NAGASAKI — A monument to commemorate prisoners of war who died in a World War II prison camp in the southwestern Japan city of Nagasaki was unveiled on Sept. 13, with a former POW from the Netherlands and other POW families in attendance.
The stone monument was built on the site of the No. 2 branch of the Fukuoka prison camp, which at one point housed more than 1,000 POWs from the United States, Britain, the Netherlands and elsewhere. A total of 73 POWs died before the camp was liberated following Japan’s defeat in August 1945, according to organizers.
Henk Kleijn, the 90-year-old former POW who attended the ceremony, said he is sad that all of his friends from the camp have already passed on. He noted also the importance of never waging another war.
Nagasaki citizens and other volunteers raised the funds to erect the monument, which bears the names of the 73 POWs who were imprisoned there, and a description of the prison camp in Japanese, English and Dutch. They hope it will become a place to pray for peace.
A second monument was also established with the funds — it commemorates the U.S. servicemen who died when their B-29 bomber crashed near the prison camp shortly after the end of the war.
An accurate record of the accident was never found in Japan, according to a Tökyö-based civic group studying POWs. However, the group obtained a report on the case last May at the U.S. National Archives and Records Administration.

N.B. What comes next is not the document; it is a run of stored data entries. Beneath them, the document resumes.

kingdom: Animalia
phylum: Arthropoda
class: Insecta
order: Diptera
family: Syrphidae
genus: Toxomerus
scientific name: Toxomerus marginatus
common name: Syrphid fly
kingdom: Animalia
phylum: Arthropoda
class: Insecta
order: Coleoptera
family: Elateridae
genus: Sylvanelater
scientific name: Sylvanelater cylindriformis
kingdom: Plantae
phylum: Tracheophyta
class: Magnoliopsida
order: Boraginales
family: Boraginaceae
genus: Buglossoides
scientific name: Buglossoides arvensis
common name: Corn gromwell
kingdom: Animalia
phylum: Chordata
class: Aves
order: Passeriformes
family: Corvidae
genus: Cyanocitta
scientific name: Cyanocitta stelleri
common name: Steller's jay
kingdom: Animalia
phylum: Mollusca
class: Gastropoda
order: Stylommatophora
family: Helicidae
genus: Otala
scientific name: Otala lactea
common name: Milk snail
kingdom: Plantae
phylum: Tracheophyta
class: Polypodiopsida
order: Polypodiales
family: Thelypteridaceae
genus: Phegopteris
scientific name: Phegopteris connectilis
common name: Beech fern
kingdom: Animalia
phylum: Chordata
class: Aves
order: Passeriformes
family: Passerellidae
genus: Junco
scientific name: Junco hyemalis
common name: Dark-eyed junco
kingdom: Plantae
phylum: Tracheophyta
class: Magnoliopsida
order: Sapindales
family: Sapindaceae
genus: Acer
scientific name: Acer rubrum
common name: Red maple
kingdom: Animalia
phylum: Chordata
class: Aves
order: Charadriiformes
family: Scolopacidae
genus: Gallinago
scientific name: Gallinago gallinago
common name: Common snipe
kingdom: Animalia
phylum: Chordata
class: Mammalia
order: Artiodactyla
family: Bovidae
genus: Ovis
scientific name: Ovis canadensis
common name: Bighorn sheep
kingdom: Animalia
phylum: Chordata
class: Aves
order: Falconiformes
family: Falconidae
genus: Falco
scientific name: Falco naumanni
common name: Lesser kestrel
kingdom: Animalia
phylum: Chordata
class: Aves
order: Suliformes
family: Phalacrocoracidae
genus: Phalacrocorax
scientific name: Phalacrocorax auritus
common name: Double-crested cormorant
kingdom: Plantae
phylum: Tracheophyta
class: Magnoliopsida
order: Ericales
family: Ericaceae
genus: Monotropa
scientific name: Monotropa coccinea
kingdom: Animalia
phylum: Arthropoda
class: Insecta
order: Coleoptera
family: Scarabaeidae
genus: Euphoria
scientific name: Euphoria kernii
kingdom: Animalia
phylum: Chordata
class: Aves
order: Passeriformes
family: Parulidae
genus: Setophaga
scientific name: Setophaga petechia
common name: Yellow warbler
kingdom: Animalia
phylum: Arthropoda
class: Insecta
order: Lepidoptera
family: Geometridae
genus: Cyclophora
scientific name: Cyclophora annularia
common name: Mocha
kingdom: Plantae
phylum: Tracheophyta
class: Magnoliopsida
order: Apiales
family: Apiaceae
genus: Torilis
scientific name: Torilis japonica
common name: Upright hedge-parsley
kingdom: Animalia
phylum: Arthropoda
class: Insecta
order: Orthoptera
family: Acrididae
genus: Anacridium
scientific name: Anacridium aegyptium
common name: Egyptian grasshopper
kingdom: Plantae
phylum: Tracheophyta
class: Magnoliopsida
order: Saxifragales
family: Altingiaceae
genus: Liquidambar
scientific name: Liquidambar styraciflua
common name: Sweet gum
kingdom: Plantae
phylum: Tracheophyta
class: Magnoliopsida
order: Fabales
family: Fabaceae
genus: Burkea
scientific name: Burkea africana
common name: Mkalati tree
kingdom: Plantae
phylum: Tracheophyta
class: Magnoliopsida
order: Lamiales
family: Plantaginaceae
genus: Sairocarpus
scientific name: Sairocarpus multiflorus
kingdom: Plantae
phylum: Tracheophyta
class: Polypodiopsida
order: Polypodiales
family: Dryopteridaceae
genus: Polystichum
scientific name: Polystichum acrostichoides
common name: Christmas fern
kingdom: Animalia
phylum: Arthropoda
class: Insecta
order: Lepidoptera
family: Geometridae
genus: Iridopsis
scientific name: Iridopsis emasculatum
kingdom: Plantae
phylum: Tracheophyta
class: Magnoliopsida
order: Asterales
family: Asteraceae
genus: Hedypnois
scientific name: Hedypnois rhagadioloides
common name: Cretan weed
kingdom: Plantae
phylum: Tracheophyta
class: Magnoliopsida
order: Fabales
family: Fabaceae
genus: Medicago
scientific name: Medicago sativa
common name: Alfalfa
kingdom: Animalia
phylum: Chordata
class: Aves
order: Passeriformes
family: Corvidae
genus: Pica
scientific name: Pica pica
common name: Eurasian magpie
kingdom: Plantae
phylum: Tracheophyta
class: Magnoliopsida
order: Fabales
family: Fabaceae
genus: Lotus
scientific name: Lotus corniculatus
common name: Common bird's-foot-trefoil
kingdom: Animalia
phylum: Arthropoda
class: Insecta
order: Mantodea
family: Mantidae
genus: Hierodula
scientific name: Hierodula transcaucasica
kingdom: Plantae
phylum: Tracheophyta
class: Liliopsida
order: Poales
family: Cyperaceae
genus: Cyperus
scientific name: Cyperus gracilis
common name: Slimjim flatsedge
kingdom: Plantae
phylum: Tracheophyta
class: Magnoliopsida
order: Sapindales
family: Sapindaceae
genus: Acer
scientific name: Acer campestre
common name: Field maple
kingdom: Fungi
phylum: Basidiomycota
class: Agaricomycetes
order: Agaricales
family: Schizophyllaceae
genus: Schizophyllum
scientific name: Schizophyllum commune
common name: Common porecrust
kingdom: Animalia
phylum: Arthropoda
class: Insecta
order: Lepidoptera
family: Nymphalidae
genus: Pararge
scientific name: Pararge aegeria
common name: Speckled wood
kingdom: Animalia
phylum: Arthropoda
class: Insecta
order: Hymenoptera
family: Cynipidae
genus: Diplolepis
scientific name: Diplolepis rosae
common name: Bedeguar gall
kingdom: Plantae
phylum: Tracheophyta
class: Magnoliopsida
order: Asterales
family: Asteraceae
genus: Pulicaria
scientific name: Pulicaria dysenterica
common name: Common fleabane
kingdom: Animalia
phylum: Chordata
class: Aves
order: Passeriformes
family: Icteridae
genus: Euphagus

The record showed that the bomber and its 14 crewmembers were bringing supplies of food to the camp’s POWs. The group also learned that one crewmember, Glen Holm, survived the crash. However, he died in 2011 at the age of 89. Holm’s sons and grandchildren attended the ceremony.
The Nagasaki camp opened in 1942. The POWs detained there were forced to work in nearby shipyards and other sites, where some died due to malnutrition and poor hygienic conditions.